Just wondering if anyone has heard of nissan making hybrid cars I havent and I am just curious if they have and what they look like


----------



## sethwas (Apr 30, 2002)

the altima hybrid comes out next year or so. It's a half hybrid like the accord and civic, not the prius.

Seth


----------



## chimmike (Oct 17, 2002)

from what I understand, Nissan worked with Toyota on it....nissan's cash and toyota's technology.


----------



## ittamaticstatic (Nov 5, 2003)

sweet I would love to have a nissan hybrid


----------



## [email protected] (Sep 5, 2005)

*hybrid*

Yes we will have a hybrid car next year or the end of this year. Yes Nissan went to Yota for the trans and Hybrid unit. I am not looking forward to working on them hehe



chimmike said:


> from what I understand, Nissan worked with Toyota on it....nissan's cash and toyota's technology.


----------



## AznBoiBryant (Dec 29, 2004)

now how fast are these hybrids? Are they going to give you enough hp to past that the guy next to you when you want to get on that lane?


----------



## sethwas (Apr 30, 2002)

a hybrid should. That electric motor has a lot of grunt.

Seth


----------



## SuperStock (Dec 31, 2003)

i hope its an Altima V6 hybrid
that would stir things up a bit


----------



## ddude2uc (Sep 7, 2005)

It’s still a few years away from arriving in showrooms, but Nissan has already begun to build prototypes of the 2007 Altima Hybrid.
Nissan will be focusing on performance with the Altima Hybrid. The prototype combines the powerful 2.5-liter engine used in the current Altima, with a 100kw electric motor. For comparison, the Prius uses a 50kw electric motor. Still, the Altima Hybrid is expected to get high fuel economy and produce very low emissions.

To produce the Altima, Nissan is buying Toyota’s hybrid technology rather than developing its own. The second largest Japanese automaker will base the hybrid offering on its best-selling Altima, giving buyers another powertrain option on its popular model rather than creating an innovative new model.

The 4-cylinder Altima Hybrid will debut in 2006 as a 2007 model vehicle. Plans for the creation of the Altima Hybrid date back to 2002, when Nissan committed to producing 100,00 hybrid vehicles over five years using Toyota's transaxle, inverter, battery and control until with an engine developed by Nissan.
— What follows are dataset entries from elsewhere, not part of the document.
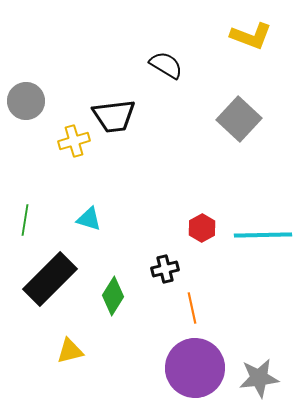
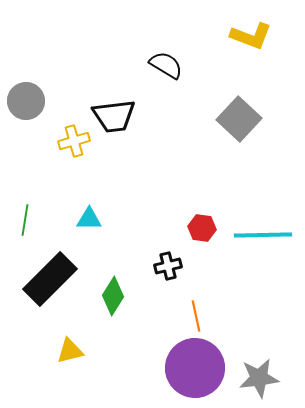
cyan triangle: rotated 16 degrees counterclockwise
red hexagon: rotated 24 degrees counterclockwise
black cross: moved 3 px right, 3 px up
orange line: moved 4 px right, 8 px down
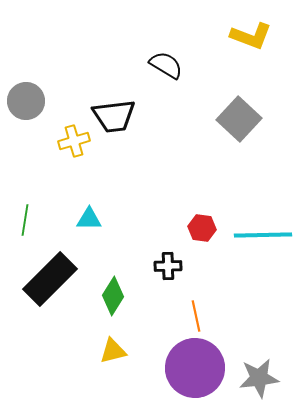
black cross: rotated 12 degrees clockwise
yellow triangle: moved 43 px right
The company will spend over $10 million to ready its Smyrna, Tennessee plan for the hybrid Altima assembly.


----------



## AznBoiBryant (Dec 29, 2004)

bet it gets even better gas mileage when we mod it hahah! slap on some headers and a larger catback!

then like three years later it will be a turbo hybrid, LOL. Can't wait to see that.


----------



## sethwas (Apr 30, 2002)

Man you should read all the forums online about all the new hybrids coming out (try saturn vue green line). So many people are getting into it and the marketing hype is huge. But people who actually read about it know it is hype (yes they actually do get better mileage, but it doesn't warrant the extra cost, complexity, and damage to the environment). They will still sell like hot cakes. Amazing.

Seth


----------